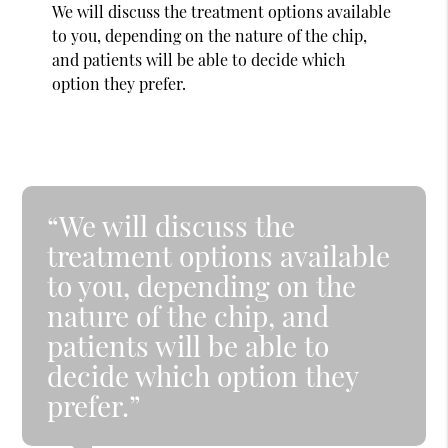
We will discuss the treatment options available
to you, depending on the nature of the chip,
and patients will be able to decide which
option they prefer.
“We will discuss the
treatment options available
to you, depending on the
nature of the chip, and
patients will be able to
decide which option they
prefer.”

***

> TASK OBJECTIVE: Pull every line containing the word "depending" out of the material and copy it.

> TASK RESPONSE:
to you, depending on the nature of the chip,
to you, depending on the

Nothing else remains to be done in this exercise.